**LISTE DES TÂCHES**
A - Dans le texte sur l'économie helvétique, de quel pourcentage le nombre d'emplois a-t-il augmenté dans les administrations publiques entre le quatrième trimestre de 2008 et le deuxième trimestre de 2014 ?
B - D'après le texte sur l'économie helvétique, pourquoi le PIB réel par habitant a-t-il progressé nettement moins vite que le PIB total ? Répondez en une à trois phrases.
C - Poursuivez, s'il vous plaît, le texte sur l'économie helvétique à partir de sa dernière phrase.

**TEXTE FOURNI**
Les défis que devra relever l’économie helvétique se lisent déjà dans une statistique qui ne laisse pas d’inquiéter: l’évolution du produit intérieur brut (PIB) réel par habitant (c’est-à-dire en tenant compte de l’inflation) s’est avérée nettement plus faible au cours de ces dernières années que celle du PIB total. «L’évolution positive du PIB suisse est moins impressionnante si on la ramène au PIB par habitant», constatait une publication du Secrétariat d’Etat à l’économie au printemps 2013.
Elle est aussi moins époustouflante en comparaison internationale. Selon les calculs de Credit Suisse, la hausse du PIB par habitant s’est élevée à 1% en Suisse contre 1,2% dans l’Union européenne entre 2000 et 2012. Même s’il faut prendre ce dernier indicateur avec une certaine prudence, il reflète néanmoins une tendance lourde.
Depuis plus de dix ans, la croissance a surtout été alimentée par l’immigration. Laquelle a fait bondir le nombre d’habitants. Parallèlement, la productivité globale de l’économie ne s’est pas améliorée. Les performances du secteur privé, en particulier de la pharmacie/chimie et de l’horlogerie, ne sont pas parvenues à compenser celles, évidemment inférieures, du secteur public.
D’autant que, dans ce domaine, les besoins ont entraîné la création de nombreux emplois. Entre le quatrième trimestre de 2008 (soit au début de la crise financière) et le deuxième trimestre de 2014, le nombre d’emplois a progressé de 19% au sein des administrations publiques, de 16% dans la santé et l’action sociale et de 13% dans l’enseignement.
Ces trois activités ont représenté, à elles seules, 67% du nombre total des nouveaux emplois (+5,2%) créés pendant cette période dans le secondaire et le tertiaire. La croissance démographique n’est pas neutre. Selon son influence sur la structure de l’emploi, elle peut affecter le potentiel de croissance d’une économie.

**DONNÉES EXTRAITES**

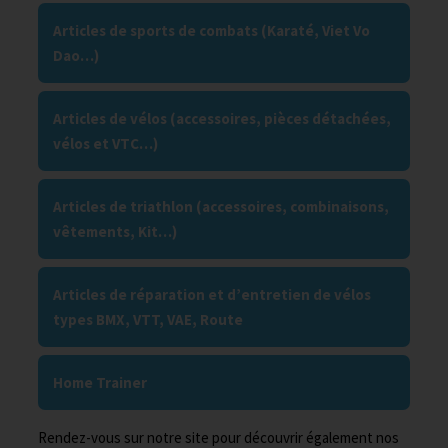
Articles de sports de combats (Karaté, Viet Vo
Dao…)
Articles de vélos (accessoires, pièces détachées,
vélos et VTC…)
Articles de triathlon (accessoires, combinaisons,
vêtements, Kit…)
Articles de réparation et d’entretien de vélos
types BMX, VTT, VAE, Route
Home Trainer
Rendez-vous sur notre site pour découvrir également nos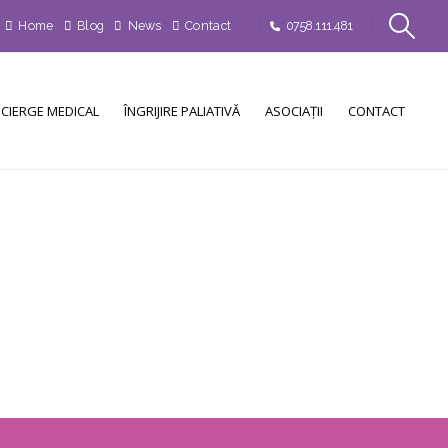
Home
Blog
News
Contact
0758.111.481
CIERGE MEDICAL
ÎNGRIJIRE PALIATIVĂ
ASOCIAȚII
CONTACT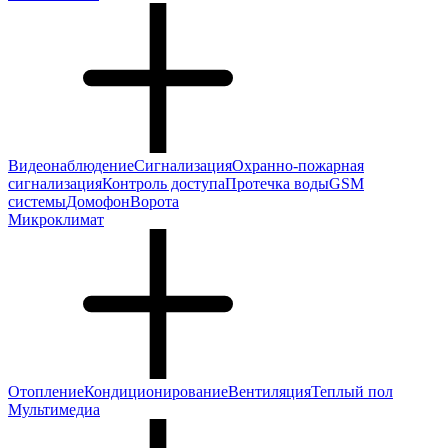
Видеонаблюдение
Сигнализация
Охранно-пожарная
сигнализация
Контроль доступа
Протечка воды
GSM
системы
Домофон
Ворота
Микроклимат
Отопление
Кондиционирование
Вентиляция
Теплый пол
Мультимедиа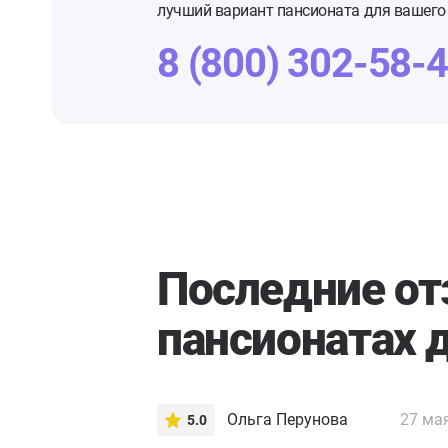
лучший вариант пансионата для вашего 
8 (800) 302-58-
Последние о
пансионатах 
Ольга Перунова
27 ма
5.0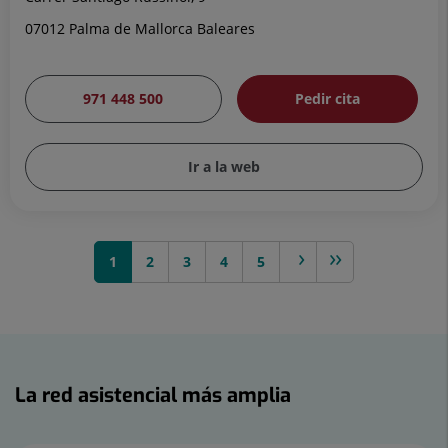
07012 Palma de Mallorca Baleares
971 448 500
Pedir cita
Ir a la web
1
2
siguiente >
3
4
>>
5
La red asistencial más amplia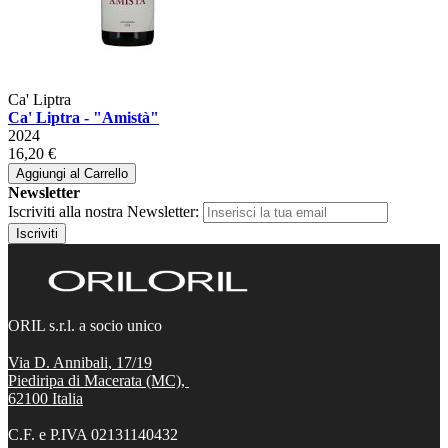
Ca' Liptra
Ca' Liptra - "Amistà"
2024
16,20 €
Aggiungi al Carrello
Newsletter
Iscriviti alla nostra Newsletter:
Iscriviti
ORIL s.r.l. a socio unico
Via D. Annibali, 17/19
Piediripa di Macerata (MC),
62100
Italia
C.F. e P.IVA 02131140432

...

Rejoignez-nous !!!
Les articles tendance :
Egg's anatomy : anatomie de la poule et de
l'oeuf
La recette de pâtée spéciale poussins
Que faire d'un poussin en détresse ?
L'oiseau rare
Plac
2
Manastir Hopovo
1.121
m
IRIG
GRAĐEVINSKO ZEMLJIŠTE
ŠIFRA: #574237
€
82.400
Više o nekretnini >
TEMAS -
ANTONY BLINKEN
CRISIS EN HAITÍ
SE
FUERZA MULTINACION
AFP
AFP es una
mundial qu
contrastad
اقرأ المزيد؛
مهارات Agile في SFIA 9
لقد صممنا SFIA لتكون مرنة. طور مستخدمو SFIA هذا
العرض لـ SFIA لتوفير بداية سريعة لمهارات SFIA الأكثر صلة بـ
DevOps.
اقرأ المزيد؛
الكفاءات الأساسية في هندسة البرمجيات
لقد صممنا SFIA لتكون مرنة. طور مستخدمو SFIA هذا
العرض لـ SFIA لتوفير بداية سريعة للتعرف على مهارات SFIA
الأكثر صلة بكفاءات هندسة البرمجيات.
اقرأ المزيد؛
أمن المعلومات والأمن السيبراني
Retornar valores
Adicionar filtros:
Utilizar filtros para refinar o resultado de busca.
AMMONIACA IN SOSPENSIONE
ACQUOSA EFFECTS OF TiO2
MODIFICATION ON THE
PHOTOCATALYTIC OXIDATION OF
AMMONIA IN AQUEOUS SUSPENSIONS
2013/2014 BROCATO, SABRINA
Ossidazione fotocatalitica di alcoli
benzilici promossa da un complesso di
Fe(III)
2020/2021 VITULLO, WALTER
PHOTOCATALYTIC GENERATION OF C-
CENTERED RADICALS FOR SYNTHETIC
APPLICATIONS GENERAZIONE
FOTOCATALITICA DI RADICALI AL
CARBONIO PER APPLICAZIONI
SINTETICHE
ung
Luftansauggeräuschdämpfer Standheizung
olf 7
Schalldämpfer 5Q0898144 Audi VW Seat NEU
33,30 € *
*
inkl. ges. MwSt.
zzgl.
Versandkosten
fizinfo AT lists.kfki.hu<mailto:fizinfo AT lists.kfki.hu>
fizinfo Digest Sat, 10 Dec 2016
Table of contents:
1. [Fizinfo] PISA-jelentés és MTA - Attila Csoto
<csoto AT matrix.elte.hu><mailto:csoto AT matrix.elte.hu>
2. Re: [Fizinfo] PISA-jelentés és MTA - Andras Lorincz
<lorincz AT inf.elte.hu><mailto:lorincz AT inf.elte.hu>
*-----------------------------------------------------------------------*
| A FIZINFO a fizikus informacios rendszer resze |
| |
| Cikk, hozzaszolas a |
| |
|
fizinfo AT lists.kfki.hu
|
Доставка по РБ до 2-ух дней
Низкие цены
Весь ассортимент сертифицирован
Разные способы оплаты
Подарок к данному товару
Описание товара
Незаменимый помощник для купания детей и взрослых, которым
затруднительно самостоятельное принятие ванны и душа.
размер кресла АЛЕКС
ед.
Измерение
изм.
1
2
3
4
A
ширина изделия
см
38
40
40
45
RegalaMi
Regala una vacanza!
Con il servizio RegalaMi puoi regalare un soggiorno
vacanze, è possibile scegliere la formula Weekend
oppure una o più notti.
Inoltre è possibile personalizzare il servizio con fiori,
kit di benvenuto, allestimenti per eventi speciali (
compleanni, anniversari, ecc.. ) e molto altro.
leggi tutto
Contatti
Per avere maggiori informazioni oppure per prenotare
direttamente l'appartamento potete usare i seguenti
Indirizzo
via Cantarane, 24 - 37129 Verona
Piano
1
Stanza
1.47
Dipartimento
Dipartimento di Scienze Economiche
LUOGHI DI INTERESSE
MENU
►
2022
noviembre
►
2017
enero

**RÉPONSES**
A - Il a augmenté de 19 %.

B - Depuis plus de dix ans, la croissance a surtout été alimentée par l'immigration, qui a fait bondir le nombre d'habitants. Dans le même temps, la productivité globale de l'économie ne s'est pas améliorée. Le PIB par habitant a donc moins progressé que le PIB total.

C -
Mise en garde - -
Si l’on divise non plus le PIB réel par la population résidente moyenne mais par le nombre d’emplois (en équivalents plein temps), le résultat est plus ou moins identique: le PIB réel par emploi a stagné entre 2008 et 2013. «Ce ratio est un indicateur plus relevant que le PIB par habitant car il se base sur le seul critère des postes de travail créés par l’économie. Il confirme une certaine faiblesse dans la progression de la productivité», souligne Claudio Sfreddo, chercheur associé auprès de l’Institut Créa de l’Université de Lausanne.
Les chiffres de l’Office fédéral de la statistique montrent que «les heures effectivement travaillées» ont augmenté entre 2008 et 2011 (dernière donnée publiée), alors que la productivité horaire du travail a baissé au cours de ces quatre années. Autrement dit, ce paramètre est influencé négativement par la durée du travail et le taux d’emploi élevé de la population.
Dans son dernier rapport consacré à la Suisse, l’OCDE met en garde: «Au fur et à mesure que la population vieillit et que l’immigration ralentit, il faudra faire porter encore davantage l’accent de la politique économique sur des mesures visant à favoriser la hausse de la productivité, à exploiter les ressources de la main-d’œuvre inutilisée, en particulier des femmes, et à continuer d’améliorer l’intégration des immigrants de première et de deuxième génération.»